Die gute Beziehung zwischen Geschäftsleitung und Belegschaft wird entscheidend durch die Kommunikationskultur beeinflusst. Die aktive und aufrichtige Kommunikation in einem Unternehmen trägt wesentlich zu einem guten Betriebsklima bei. Dabei ist es wichtig, dass neben den einseitigen Informationskanälen auch Instrumente geschaffen werden, die den Dialog zwischen Geschäftsleitung und Mitarbeitenden ermöglichen und fördern.
Abklären und kommunizieren
Wie wertvoll eine gepflegte gute Kommunikation im Unternehmen ist, zeigt sich spätestens dann, wenn Personalentscheide getroffen und umgesetzt werden müssen. Diese können sehr unterschiedlicher Natur sein, mit entsprechend verschiedenartiger Betroffenheit. Beispielsweise die Einführung eines neuen Spesenreglements, die Durchführung eines Betriebsübergangs (z.B. Verkauf, Generationenwechsel) oder eine Massenentlassung. Diese und andere Personalmassnahmen bedürfen der genauen juristischen Abklärung. Die beste juristische Abklärung nützt aber nur wenig, wenn die Kommunikation ausbleibt oder schlecht betrieben wird.
Phase der Unruhe kurz halten
Es liegt in der Natur des Menschen, dass er auf Neuerungen grundsätzlich zunächst mit Widerstand reagiert. Diese Gesetzmässigkeit wird auch die beste interne Kommunikation nicht aushebeln können. Das Ziel ist es aber, die Phase des Widerstands kurz zu halten, so dass Mitarbeiterinnen und Mitarbeiter bald wieder produktiv arbeiten.
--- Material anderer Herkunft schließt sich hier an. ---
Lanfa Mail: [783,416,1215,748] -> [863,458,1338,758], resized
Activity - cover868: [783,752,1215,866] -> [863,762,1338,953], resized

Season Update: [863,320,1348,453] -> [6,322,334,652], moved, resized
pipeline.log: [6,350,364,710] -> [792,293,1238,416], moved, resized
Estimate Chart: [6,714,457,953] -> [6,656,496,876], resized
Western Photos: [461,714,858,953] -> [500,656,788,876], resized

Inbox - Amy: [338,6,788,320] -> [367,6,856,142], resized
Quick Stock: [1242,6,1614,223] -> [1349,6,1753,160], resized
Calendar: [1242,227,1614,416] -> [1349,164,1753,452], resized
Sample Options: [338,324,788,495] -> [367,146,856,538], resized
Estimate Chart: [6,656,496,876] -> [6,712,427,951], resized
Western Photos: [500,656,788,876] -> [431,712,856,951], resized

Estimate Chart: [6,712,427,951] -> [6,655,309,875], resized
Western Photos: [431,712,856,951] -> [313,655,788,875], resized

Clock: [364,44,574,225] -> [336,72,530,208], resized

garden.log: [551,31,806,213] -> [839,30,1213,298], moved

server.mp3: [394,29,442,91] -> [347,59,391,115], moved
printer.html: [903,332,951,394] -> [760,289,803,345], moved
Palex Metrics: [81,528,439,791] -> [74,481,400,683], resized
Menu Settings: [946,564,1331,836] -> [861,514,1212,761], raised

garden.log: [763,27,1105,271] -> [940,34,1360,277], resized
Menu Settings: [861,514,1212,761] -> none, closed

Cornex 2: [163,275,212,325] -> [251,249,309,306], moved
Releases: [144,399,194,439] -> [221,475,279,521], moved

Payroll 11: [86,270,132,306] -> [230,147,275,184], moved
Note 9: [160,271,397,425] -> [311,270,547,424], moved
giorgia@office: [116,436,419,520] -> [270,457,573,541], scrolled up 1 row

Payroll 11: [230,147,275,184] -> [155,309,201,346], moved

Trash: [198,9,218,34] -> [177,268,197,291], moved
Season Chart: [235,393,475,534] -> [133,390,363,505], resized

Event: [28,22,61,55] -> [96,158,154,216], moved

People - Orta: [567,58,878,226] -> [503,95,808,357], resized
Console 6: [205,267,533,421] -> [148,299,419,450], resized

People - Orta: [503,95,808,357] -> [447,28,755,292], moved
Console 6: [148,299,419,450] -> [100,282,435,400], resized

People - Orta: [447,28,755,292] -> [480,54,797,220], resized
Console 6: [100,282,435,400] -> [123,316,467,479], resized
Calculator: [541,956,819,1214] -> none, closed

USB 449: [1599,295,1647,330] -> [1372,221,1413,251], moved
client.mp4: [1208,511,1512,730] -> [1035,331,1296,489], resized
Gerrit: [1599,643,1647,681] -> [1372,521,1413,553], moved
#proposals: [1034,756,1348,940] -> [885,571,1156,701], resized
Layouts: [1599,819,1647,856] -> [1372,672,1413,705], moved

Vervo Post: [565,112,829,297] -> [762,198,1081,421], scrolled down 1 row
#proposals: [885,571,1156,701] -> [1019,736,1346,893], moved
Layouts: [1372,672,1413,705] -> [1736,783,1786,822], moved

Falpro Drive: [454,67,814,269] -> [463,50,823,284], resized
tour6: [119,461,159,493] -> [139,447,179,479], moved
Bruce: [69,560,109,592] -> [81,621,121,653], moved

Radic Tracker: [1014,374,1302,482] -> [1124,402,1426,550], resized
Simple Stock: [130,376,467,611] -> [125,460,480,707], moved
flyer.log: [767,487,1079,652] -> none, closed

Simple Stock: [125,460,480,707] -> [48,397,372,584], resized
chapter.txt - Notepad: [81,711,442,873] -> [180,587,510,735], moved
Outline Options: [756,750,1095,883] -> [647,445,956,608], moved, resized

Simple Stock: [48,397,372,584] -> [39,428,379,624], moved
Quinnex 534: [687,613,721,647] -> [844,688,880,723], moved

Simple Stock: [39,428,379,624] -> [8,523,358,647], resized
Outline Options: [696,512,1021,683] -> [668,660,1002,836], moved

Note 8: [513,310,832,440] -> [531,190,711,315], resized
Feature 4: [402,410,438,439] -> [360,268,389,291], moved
Je einschneidender die Massnahme für die Belegschaft ist, desto intensiver muss die Kommunikation derselben betrieben werden. Eine gute interne Kommunikation hat dabei in erster Linie zum Ziel, Ruhe im Unternehmen und Vertrauen zu den Mitarbeitenden herzustellen. Denn jede personalrechtliche Massnahme bringt Unruhe ins Unternehmen. Die Mitarbeitenden arbeiten weniger konzentriert, weniger produktiv und überhaupt weniger. Stattdessen reden sie viel, bleiben öfter vom Arbeitsplatz fern, bauschen die Sache auf und hetzen gegen den Arbeitgeber. Ausserdem steigt die Zahl der Absenzen, sei diese durch Blaumachen, Krankheit oder auch durch Unfälle, die infolge Unkonzentriertheit vermehrt passieren.
Parallel statt nacheinander
Gerade bei KMU liegt die Planung von Personalmassnahmen und deren Kommunikation meist bei der Personalabteilung oder direkt beim Geschäftsführer. Von der Typologie her kommt es oft vor, dass die Geschäftsleitung einen Beschluss fasst, die juristische Abklärung in Auftrag gibt (durch Personalabteilung oder Juristen) und schliesslich den Beschluss kommunizieren lässt oder selber kommuniziert. Durch dieses Nacheinander verliert man als Arbeitgeber nicht nur viel Zeit und Geld, sondern auch die Kommunikationsherrschaft. Vielmals wird externer juristischer Rat beigezogen. Doch wer kommuniziert dann das Juristische in verständlicher Sprache? Juristen neigen dazu, mit vielen Worten möglichst wenig zu sagen, um nicht festgenagelt zu werden. Dies ist aber in der Personalkommunikation ein fataler Fehler. Will man die Mitarbeiterinnen und Mitarbeiter zu Sparringspartnern machen, auch wenn oder gerade weil eine schwierige Unternehmensphase bevorsteht, gelingt diese nur mit klaren, direkten und aussagekräftigen Worten. Eine klare Information und Sprache kann man aber nur dann finden, wenn man über die juristischen Hintergründe genau im Bild ist und sich auf Fragen der Belegschaft entsprechend vorbereitet hat.